At the trial the Crown prosecutor maintained the girls were not insane but ‘incurably bad’. The pair was found guilty but escaped the death penalty as they were both under 18. They were sentenced to indefinite imprisonment and ordered never to contact each other again. In the end they served only around five years in prison.
SEATO signed
In its search for security in the postwar years New Zealand became involved in a number of regional alliances. Two of the more important were the ANZUS alliance of 1951 and the September 1954 South-East Asia Collective Defence Treaty or Manila Pact. Its signatories – Australia, Britain, France, New Zealand, Pakistan, the Philippines, Thailand and the United States – sought to resist the creeping spread of communism in the region. This fear was often referred to as the 'Domino theory', a term first used by US President Dwight Eisenhower in April 1954.

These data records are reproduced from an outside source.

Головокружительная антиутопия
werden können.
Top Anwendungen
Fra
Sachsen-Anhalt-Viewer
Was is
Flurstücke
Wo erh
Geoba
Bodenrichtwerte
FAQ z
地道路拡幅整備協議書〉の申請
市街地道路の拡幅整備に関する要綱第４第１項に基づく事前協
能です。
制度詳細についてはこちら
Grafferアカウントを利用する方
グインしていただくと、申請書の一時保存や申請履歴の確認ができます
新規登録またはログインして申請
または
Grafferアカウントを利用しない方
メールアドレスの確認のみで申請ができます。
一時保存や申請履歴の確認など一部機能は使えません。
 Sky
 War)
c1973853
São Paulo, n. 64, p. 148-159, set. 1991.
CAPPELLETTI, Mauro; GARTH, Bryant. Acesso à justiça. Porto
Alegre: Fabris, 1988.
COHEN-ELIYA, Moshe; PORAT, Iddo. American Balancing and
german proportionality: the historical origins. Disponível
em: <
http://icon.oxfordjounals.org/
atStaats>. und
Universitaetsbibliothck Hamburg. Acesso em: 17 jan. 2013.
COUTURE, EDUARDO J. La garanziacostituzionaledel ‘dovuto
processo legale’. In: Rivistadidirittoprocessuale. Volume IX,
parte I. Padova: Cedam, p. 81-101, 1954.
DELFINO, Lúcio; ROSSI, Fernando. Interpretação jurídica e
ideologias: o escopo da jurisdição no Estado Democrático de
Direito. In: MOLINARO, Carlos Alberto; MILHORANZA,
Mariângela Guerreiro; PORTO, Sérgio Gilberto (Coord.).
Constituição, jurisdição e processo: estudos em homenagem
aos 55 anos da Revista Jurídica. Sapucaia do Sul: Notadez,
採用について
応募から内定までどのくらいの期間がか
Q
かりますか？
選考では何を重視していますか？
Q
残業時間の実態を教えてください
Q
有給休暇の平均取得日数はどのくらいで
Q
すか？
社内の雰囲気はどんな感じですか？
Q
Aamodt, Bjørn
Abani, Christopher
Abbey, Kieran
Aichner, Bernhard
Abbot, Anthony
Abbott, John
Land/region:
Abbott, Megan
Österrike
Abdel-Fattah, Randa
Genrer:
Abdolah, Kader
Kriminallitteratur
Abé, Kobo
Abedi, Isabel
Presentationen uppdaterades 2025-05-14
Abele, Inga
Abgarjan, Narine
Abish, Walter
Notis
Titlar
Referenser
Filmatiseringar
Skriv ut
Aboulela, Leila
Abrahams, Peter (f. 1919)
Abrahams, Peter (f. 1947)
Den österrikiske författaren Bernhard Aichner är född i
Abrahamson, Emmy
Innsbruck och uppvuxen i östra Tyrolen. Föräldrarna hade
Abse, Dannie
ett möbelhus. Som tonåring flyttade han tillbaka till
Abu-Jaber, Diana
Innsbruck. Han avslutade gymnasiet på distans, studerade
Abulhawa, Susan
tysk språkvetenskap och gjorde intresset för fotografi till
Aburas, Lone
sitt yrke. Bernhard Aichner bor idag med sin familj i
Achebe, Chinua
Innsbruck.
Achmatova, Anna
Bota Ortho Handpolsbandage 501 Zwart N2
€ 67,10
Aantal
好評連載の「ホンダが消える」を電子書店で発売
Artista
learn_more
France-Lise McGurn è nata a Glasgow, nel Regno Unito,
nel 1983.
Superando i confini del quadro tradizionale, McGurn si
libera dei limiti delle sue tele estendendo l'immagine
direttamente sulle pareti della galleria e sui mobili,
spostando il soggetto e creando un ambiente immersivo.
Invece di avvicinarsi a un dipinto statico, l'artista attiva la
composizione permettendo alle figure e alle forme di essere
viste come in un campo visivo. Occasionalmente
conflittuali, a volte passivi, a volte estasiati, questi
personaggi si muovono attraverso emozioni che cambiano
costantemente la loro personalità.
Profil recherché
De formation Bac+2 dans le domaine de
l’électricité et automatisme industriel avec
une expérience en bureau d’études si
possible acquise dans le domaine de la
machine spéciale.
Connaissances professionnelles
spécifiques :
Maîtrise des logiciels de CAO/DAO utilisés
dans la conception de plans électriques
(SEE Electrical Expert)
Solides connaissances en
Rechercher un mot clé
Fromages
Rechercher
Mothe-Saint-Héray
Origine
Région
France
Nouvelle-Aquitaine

The institutional expression of this treaty was the South-East Asia Treaty Organisation, or SEATO.
Mazengarb Report
The Mazengarb Report of 1954 was in part a response to two infamous and well-publicised events of that year: the Parker–Hulme murder and what was referred to as the ‘Petone incident’. The latter case concerned a missing 15-year-old girl who had eventually turned up at the Lower Hutt police station. She revealed that she had become a member of what she called a ‘Milk Bar Gang’, which met ‘mostly for sex purposes’.
The inquiry’s chairman, Queen’s Counsel Oswald Mazengarb – described by other committee members as ‘a puritan moralist’ and a ‘fundamentalist’ – dominated the proceedings. The perceived promiscuity of the nation’s youth was blamed on the absence from home of working mothers, the easy availability of contraceptives, and on young women enticing men into having sex. The inquiry’s report advocated a return to Christianity and traditional values.
Other events in 1954:
- New Zealand was elected to the Security Council of the United Nations for the first time.
- In its centenary year, the New Zealand Parliament was for the first time opened by a reigning monarch, the visiting Queen Elizabeth II.
- Yvette Williams set a new world record in the long jump with a leap of 6.29 m.
- An NAC DC-3 passenger plane crashed on approach to Paraparaumu airport in May, killing three children.
- TEAL’s flying boat service between Sydney and Auckland ended.
- The New Zealand Opera Group, soon to be renamed the New Zealand Opera Company, had its opening performance in Wellington in October.
- 18-year-old amateur Bob Charles won the New Zealand Open golf tournament.